Senate Republicans say fully funding Foundation Level is the best way to serve students

While acknowledging the need for a new state funding formula for education, Senate Republicans, led by Senate Republican Leader Christine Radogno (R-Lemont), said the best way to serve Illinois’ students in the short-term is by fully funding the current education formula established to equalize school districts’ property wealth.

Gov. Rauner is seeking to fully fund the state’s Foundation Level for education for the first time in seven years, increasing GSA by $55 million to meet the $6,119 per student Foundation Level. Senate GOP lawmakers noted that under the current formula, schools often receive more or less money from year to year due to changes in local resources, student population and demographics. However, all schools would benefit from increasing the amount of money that goes into the school funding formula than they would if the total funding remained flat, say Senate Republicans.

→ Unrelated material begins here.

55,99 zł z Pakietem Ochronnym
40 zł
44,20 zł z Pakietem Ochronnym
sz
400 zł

Fully funding GSA for education is far preferable to the legislative Democrats’ purposely underfunding foundation level funding for K-12, which they have intentionally done for the last seven years. This practice is known as “proration,” and Senate Republicans stressed that Democrats’ proration is just another word for cuts. They noted proration is problematic for all Illinois schools, but it specifically hurts the most impoverished students in the state. 

Though lawmakers from both parties agree that Illinois’ education funding formula—which is nearly 20 years old—needs to be updated, Senate Republicans cautioned that it will be a long process, requiring cooperation from both parties in both chambers and valuable input from stakeholders. They emphasized that K-12 schools cannot wait to receive their state funding for the next school year while lawmakers craft a new funding formula.

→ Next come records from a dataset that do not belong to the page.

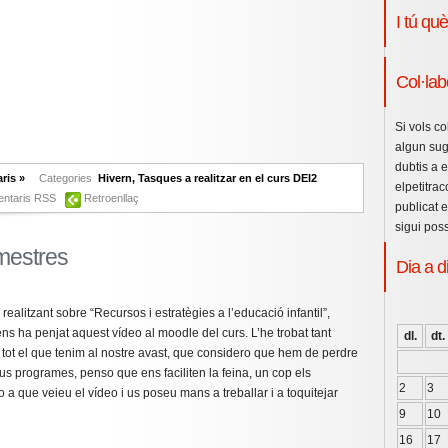
I tú qu
Col·lab
Si vols co
algun sug
dubtis a 
ris »
Categories
Hivern
,
Tasques a realitzar en el curs DEI2
elpetitra
ntaris RSS
Retroenllaç
publicat 
sigui pos
mestres
Dia a d
 realitzant sobre “Recursos i estratègies a l’educació infantil”,
s ha penjat aquest vídeo al moodle del curs. L’he trobat tant
dl.
dt.
b tot el que tenim al nostre avast, que considero que hem de perdre
nous programes, penso que ens faciliten la feina, un cop els
2
3
 a que veieu el vídeo i us poseu mans a treballar i a toquitejar
9
10
16
17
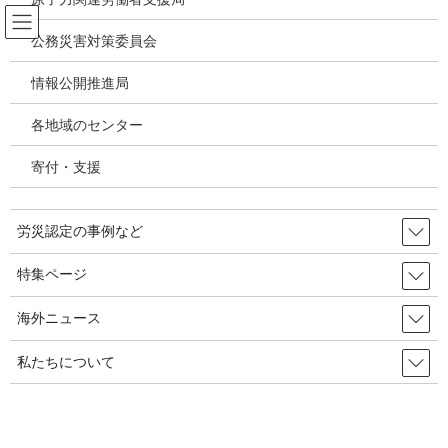
コ
ナ
ン
ビ
公務災害対策委員会
テ
ゲ
ン
ー
情報公開推進局
アスベスト関連疾患・じん肺
ツ
シ
へ
ョ
各地域のセンター
ス
ン
HOME
アスベスト関連疾患・じん肺
キ
に
【緊急提言】アスベスト被害の完全救済に向けて－2021年5月17日の最高裁判決
寄付・支援
ッ
移
と特定石綿被害建設業務労働者等に対する給付金等の支給に関する法」の制定を受け
プ
動
て－（2021年6月16日 石綿被害救済制度研究会）
労災認定の事例など
2021年6月16日
/ 最終更新日時 :
2021年12月13日
特集ページ
アスベスト関連疾患・じん肺
【緊急提言】アスベスト被害の完
海外ニュース
全救済に向けて－2021年5月17日の
私たちについて
最高裁判決と特定石綿被害建設業務
労働者等に対する給付金等の支給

Senate Republicans underscored that political gamesmanship should not get in the way of funding primary and secondary education. They noted that some Democrat lawmakers, including the Senate President, have suggested that funding for suburban or downstate school districts should be withheld until a more “fair” system is established. Republican lawmakers say this is a political maneuver, intended to force increased state assistance to the fiscally floundering CPS. Republicans say it is unacceptable to hold downstate and suburban schools’ funding hostage in order to force a $500 million state bailout of CPS.